WASHINGTON -- Rep. Ron Paul remembers the day he was transformed from a mild-mannered physician into the feisty political Nostradamus of the Republican Party.
It was the evening of Aug.15, 1971. Then-President Richard Nixon announced that he was taking the United States off the gold standard, which had anchored the dollar based on a fixed amount of the precious metal.
“He just, by executive order, ended the gold standard, put on wage and price controls, put on tariffs,’’ Paul, R-Texas, recalled in an interview with McClatchy. “And I thought that was bad news for America and it was going to usher in an age of rampant inflation and financial bubbles and, finally, bankruptcy.’’
Nixon’s actions launched Paul’s four-decade political career. At times it has been a lonely journey. Paul has predicted a coming U.S. economic Armageddon, with hell to pay for overly aggressive American military and foreign policies. He also has called for a strict interpretation of the Constitution. At times his views were greeted with derision and laughter, even within his own party.
But a funny thing has happened to Paul as he runs for president a third time: Some of his positions once dismissed as kooky or quirky don’t seem so bizarre anymore to many voters or to his fellow Republican lawmakers.
Federally funded bank bailouts, trillion-dollar deficits, high unemployment and the nation’s weariness with wars in Iraq and Afghanistan have caused some Republicans to view the 76-year-old Paul in a different light.
Many of his ideas are now part of the standard GOP playbook, including some that once deviated from Republican doctrine. Now they all want to tame federal spending and debt, and to rein in the size of the federal government. And increasingly, many Republicans are considering reducing America’s military and diplomatic role overseas. Some even favor Paul’s long crusade to return to the gold standard.

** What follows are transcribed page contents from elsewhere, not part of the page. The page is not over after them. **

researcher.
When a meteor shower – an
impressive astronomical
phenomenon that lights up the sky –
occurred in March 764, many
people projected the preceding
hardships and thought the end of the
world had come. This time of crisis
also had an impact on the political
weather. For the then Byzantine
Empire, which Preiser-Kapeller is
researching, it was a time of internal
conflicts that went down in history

“In terms of seriousness, he’s taken more seriously this time around,’’ said Michael Tanner, author of Leviathan on the Right: How Big-Government Conservatism Brought Down the Republican Revolution. “There’s more of an appreciation for cutting back government, cutting taxes, even issues with the Fed.’’

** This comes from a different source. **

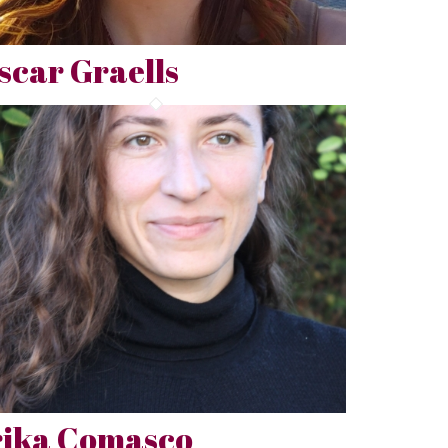
scar Graells
rika Comasco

Paul, in Tanner’s view, has become a less “fringy’’ commodity and “much closer to the mainstream because the party has caught up to him.’’
“There’s recognition that the problems that the people have worried about and I’ve talked about are now here,’’ Paul said at a recent breakfast with reporters sponsored by The Christian Science Monitor. “The financial crisis hit. There’s no resolution. The wars that I’ve talked about are endless and aren’t ending. This is confirmation that there’s something seriously wrong with our foreign policy and our entitlement system.’’
His remedy? As president, he would immediately eliminate five departments — Energy, Commerce, Housing and Urban Development, Interior and Education — and end war spending. He also advocates recalling U.S. forces from overseas, ending all foreign aid, and abolishing the IRS and the Federal Reserve.
Paul’s message and libertarian streak appealed to a small but fiercely loyal base of supporters who helped propel his unconventional 2008 presidential campaign. But more than 2008, when he ran as a Republican, and unlike his 1988 run as the Libertarian Party’s nominee, Paul’s 2012 campaign, again as a Republican, will be flush with cash.